• [Your goal]:
The expected output is the full set of entries, printed exactly, without pictures.

• [Stored data]:
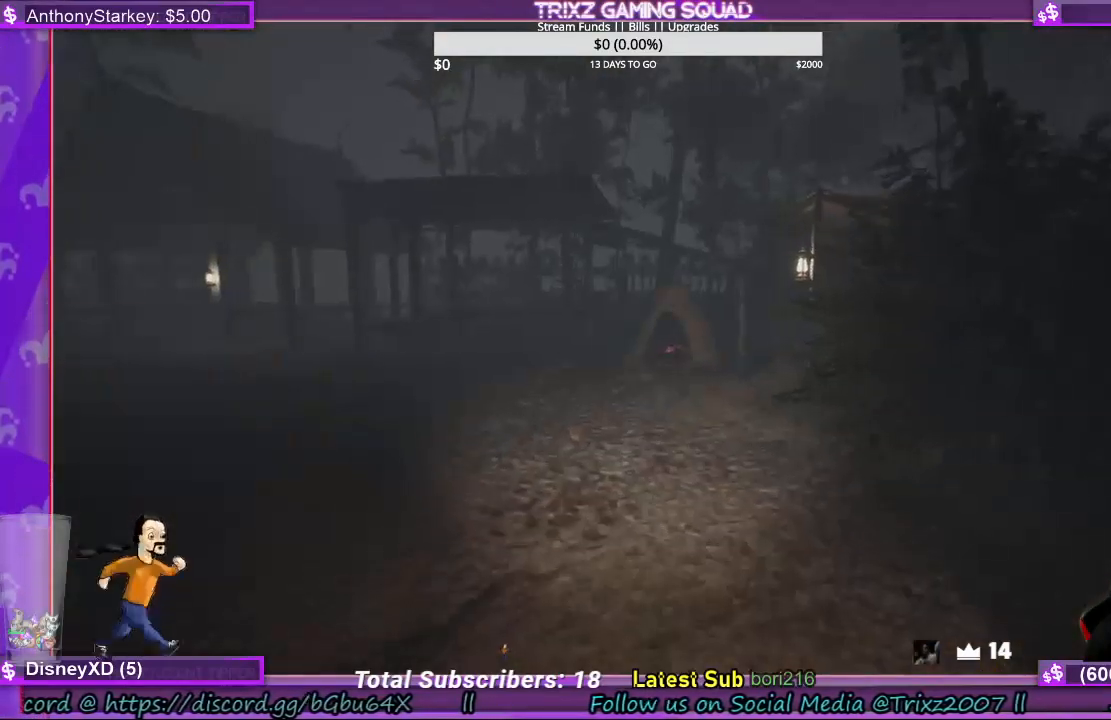
{"keys": ["w"], "mouse": [], "events": [[200, "shift", "up"], [267, "w", "up"], [467, "w", "down"]]}
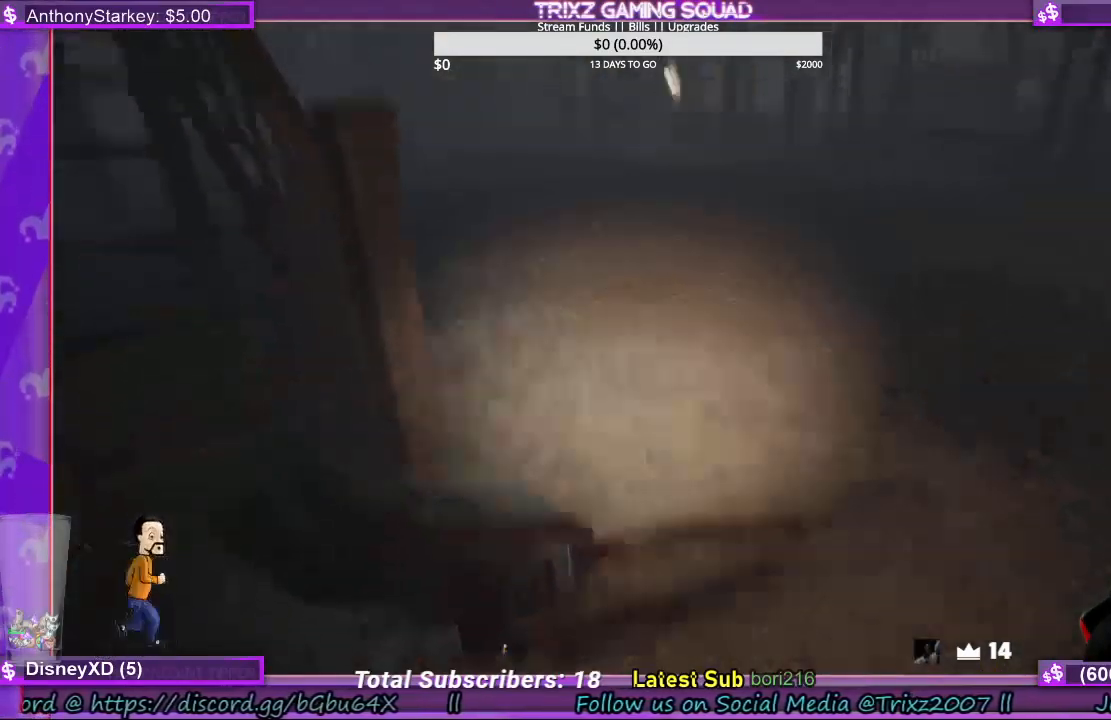
{"keys": [], "mouse": [], "events": [[34, "shift", "down"], [234, "shift", "up"], [267, "w", "up"]]}
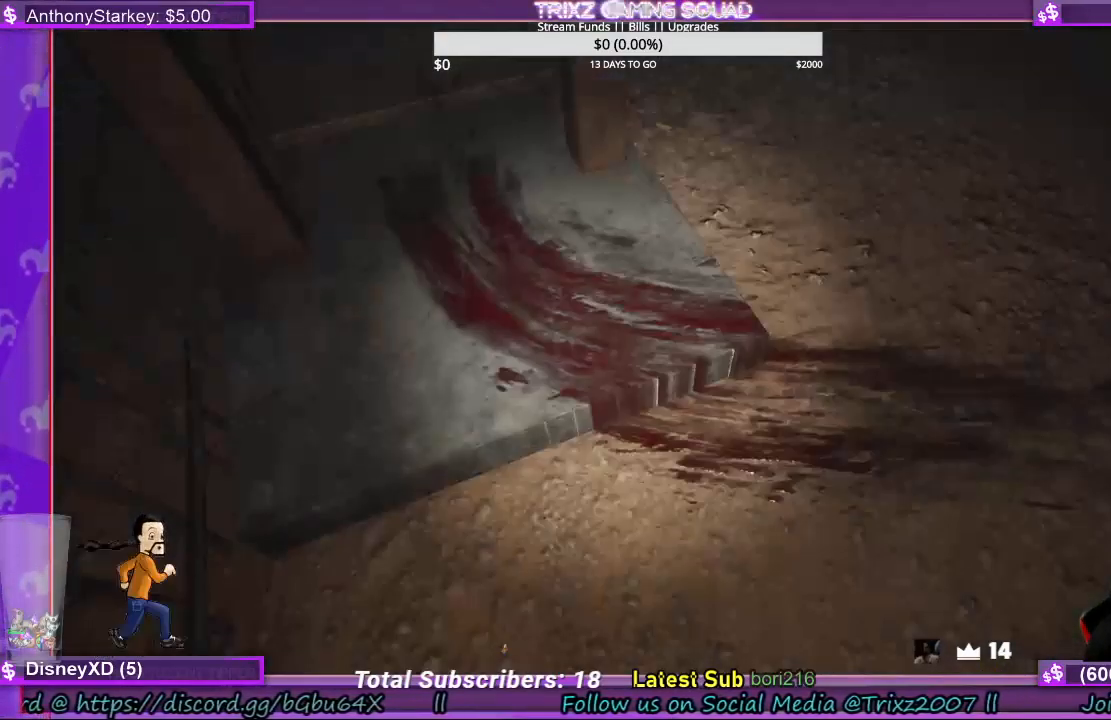
{"keys": [], "mouse": [], "events": []}
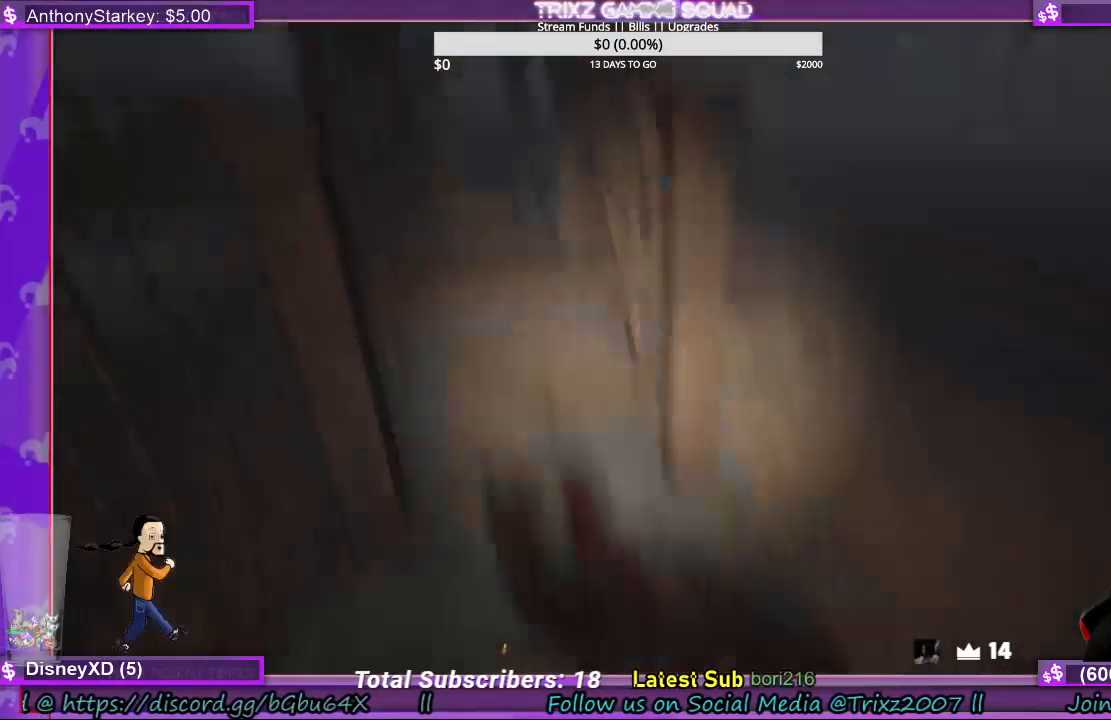
{"keys": [], "mouse": [], "events": []}
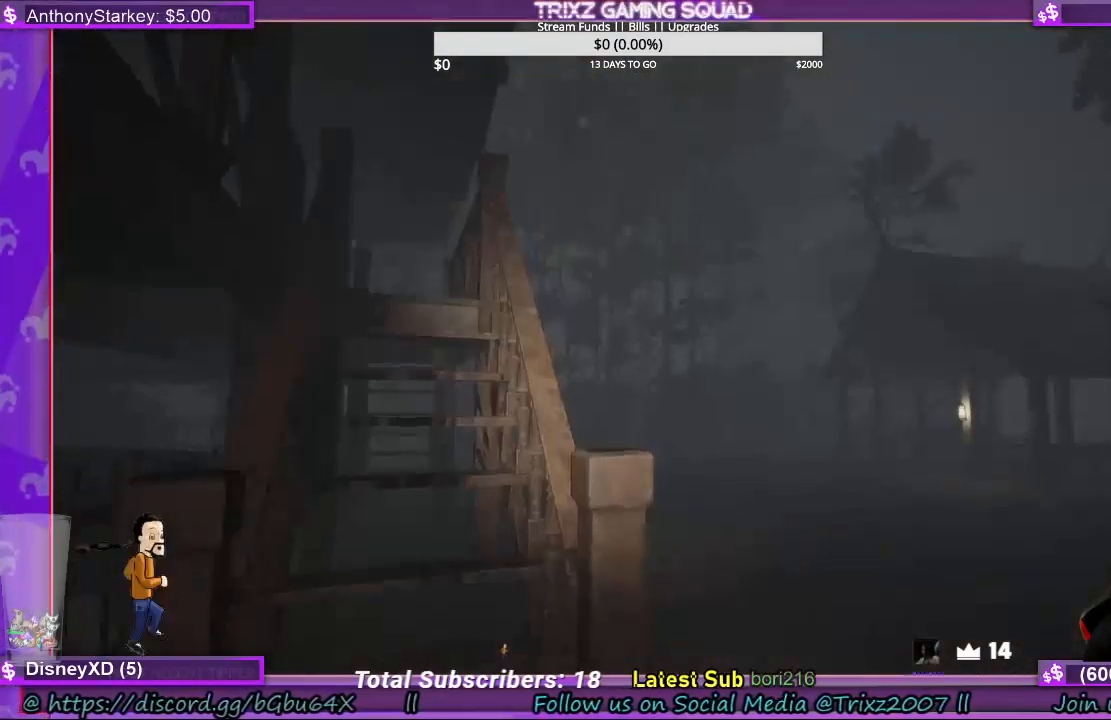
{"keys": ["w"], "mouse": [], "events": [[200, "w", "down"], [267, "shift", "down"], [467, "shift", "up"]]}
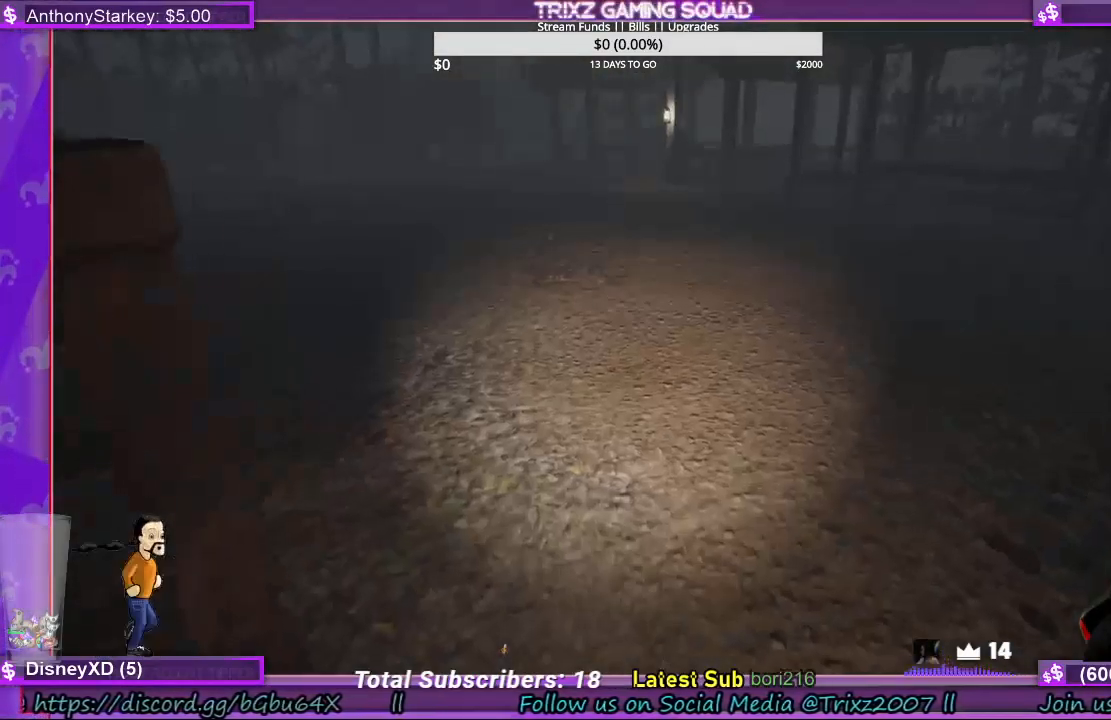
{"keys": ["w"], "mouse": [], "events": []}
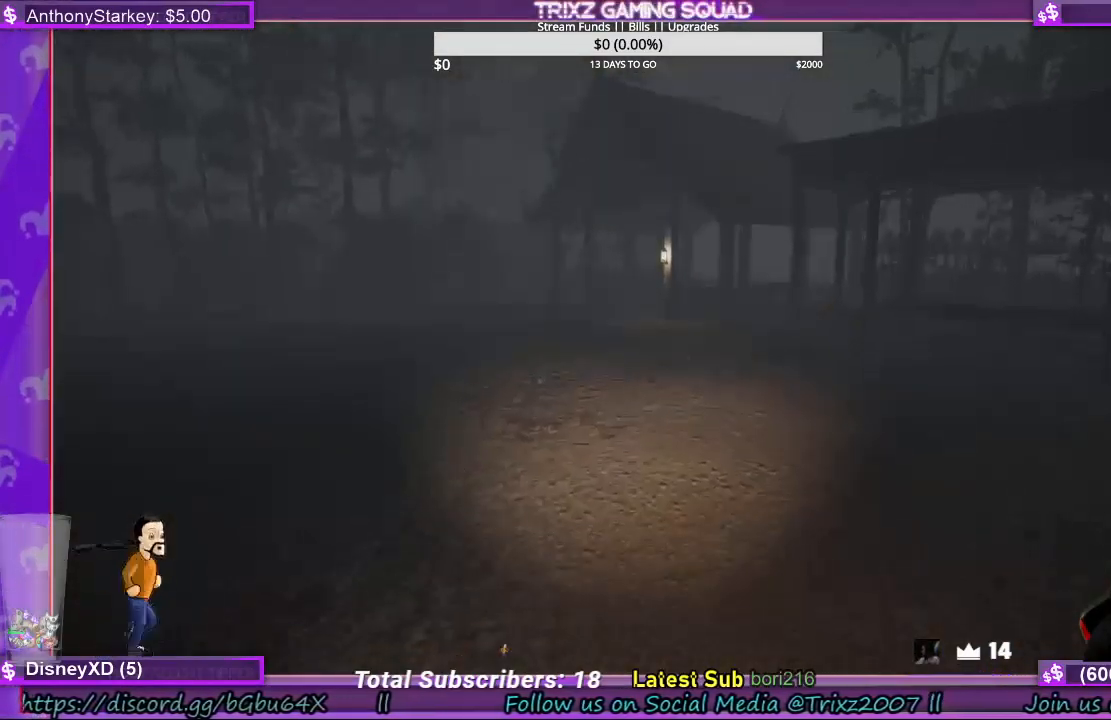
{"keys": ["a"], "mouse": [], "events": [[367, "w", "up"], [467, "a", "down"]]}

• [Answer to this task]:
{"keys": ["w"], "mouse": [], "events": [[200, "shift", "up"], [267, "w", "up"], [467, "w", "down"]]}
{"keys": [], "mouse": [], "events": [[34, "shift", "down"], [234, "shift", "up"], [267, "w", "up"]]}
{"keys": [], "mouse": [], "events": []}
{"keys": [], "mouse": [], "events": []}
{"keys": ["w"], "mouse": [], "events": [[200, "w", "down"], [267, "shift", "down"], [467, "shift", "up"]]}
{"keys": ["w"], "mouse": [], "events": []}
{"keys": ["a"], "mouse": [], "events": [[367, "w", "up"], [467, "a", "down"]]}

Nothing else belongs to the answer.